Balançou a cabeça em negativa, soltando um suspiro.

— Não fazia porque algumas coisas ela não sabia e outras porque não tinha como conseguir os ingredientes nas redondezas, apenas na cidade. E jamais nos aproximamos de lá.

— Por que não?

— Não quero falar sobre isso. Não agora.

Deixei-o raspar o fundo da panela em paz enquanto pegava pães para nós dois. Naquele instante, percebi que Avren era mais inclinado para coisas doces, uma vez que não gostou muito da geleia junto com o pão e preferiu apenas a geleia pura.

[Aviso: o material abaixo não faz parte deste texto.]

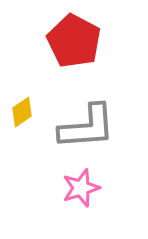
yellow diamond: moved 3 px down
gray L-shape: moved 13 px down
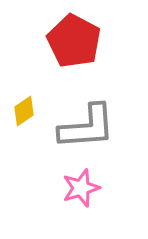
yellow diamond: moved 2 px right, 1 px up
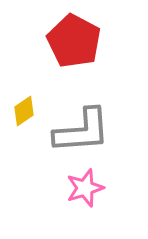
gray L-shape: moved 5 px left, 4 px down
pink star: moved 4 px right
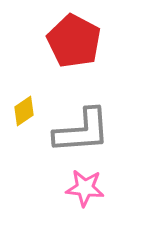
pink star: rotated 24 degrees clockwise
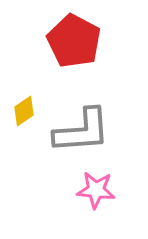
pink star: moved 11 px right, 2 px down
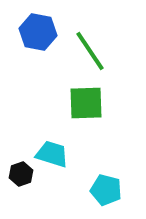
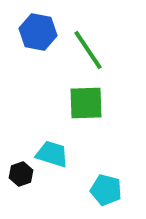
green line: moved 2 px left, 1 px up
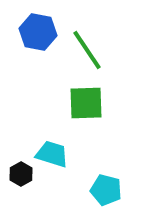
green line: moved 1 px left
black hexagon: rotated 10 degrees counterclockwise
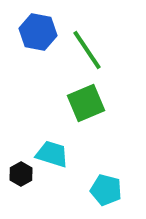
green square: rotated 21 degrees counterclockwise
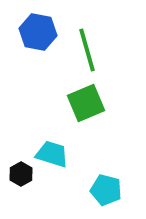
green line: rotated 18 degrees clockwise
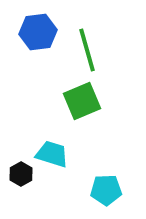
blue hexagon: rotated 18 degrees counterclockwise
green square: moved 4 px left, 2 px up
cyan pentagon: rotated 16 degrees counterclockwise
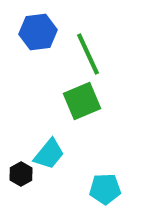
green line: moved 1 px right, 4 px down; rotated 9 degrees counterclockwise
cyan trapezoid: moved 3 px left; rotated 112 degrees clockwise
cyan pentagon: moved 1 px left, 1 px up
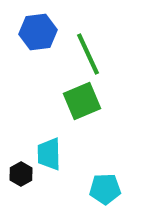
cyan trapezoid: rotated 140 degrees clockwise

— Serene, o que realmente veio fazer aqui na floresta? Também não tem família?

— Tenho, mas resolvi ir embora.

— E por quê?

O encarei com uma sobrancelha arqueada.

— Quer dizer que devo falar da minha vida enquanto você não pode contar nada da sua?

Ele revirou os olhos.

— Se é assim, que façamos uma troca: você me conta sua história e eu conto a minha. Não acho que tenho muito a perder. E então, por que resolveu ir embora?

— Acho que você sabe que agora a Igreja está tomando conta de tudo...

— Isso não é novidade para ninguém.

— Eles me obrigaram a me tornar uma serva real dotada. Queimaram todos os livros e não tive mais liberdade para nada. — O desgosto me dominou enquanto relembrava de tudo o que passei — Além disso, meus pais, por servirem fielmente ao clero, aceitaram um dos pedidos de casamento absurdos que fizeram para mim. Iria me tornar noiva do filho adotivo de um Cardeal contra minha vontade.

— E decidiu fugir? Mesmo sem um objetivo concreto de fato?

Balancei a cabeça em concordância, comendo outro pedaço de pão.

— E quanto a você? — perguntei.

Avren olhou para o chão durante algum tempo, talvez tentando se situar e não me importei, apenas aguardei pacientemente. Até porque, a julgar por sua expressão, o assunto deveria ser delicado e acabei decidindo que não me preocuparia em fazê-lo dizer nada.